Stored entries
═══

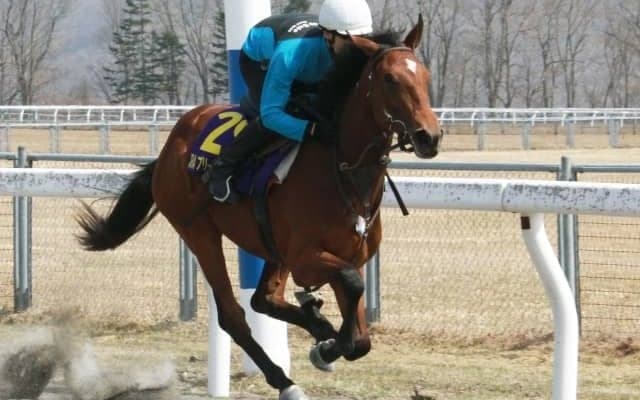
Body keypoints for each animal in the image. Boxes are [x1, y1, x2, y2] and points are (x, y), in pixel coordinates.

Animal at [75, 15, 441, 400]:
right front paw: (328, 345)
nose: (429, 137)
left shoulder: (348, 256)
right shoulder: (306, 257)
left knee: (263, 299)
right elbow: (353, 292)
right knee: (233, 314)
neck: (343, 171)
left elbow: (361, 336)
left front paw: (327, 339)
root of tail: (168, 148)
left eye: (425, 76)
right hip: (198, 231)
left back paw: (316, 322)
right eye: (389, 79)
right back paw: (285, 379)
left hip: (270, 246)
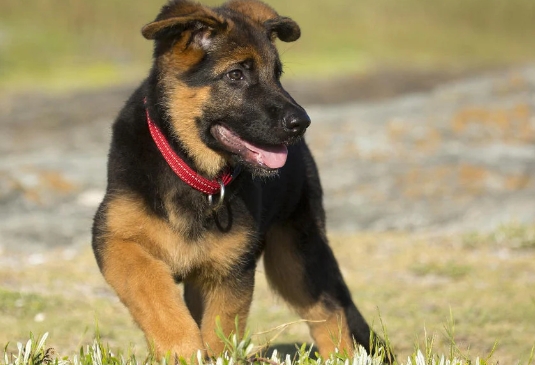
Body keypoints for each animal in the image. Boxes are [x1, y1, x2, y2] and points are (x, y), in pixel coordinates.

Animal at [92, 0, 394, 360]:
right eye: (236, 75)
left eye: (277, 74)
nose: (302, 122)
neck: (194, 172)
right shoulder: (115, 242)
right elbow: (155, 293)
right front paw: (183, 350)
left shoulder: (232, 270)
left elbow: (220, 333)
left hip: (297, 257)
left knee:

═══

• _TASK BRIEF_
Only the lines that contain the string "front" should be copied from the entries above.

• _THE ANSWER_
right front paw: (328, 345)
left front paw: (327, 339)
right front paw: (183, 350)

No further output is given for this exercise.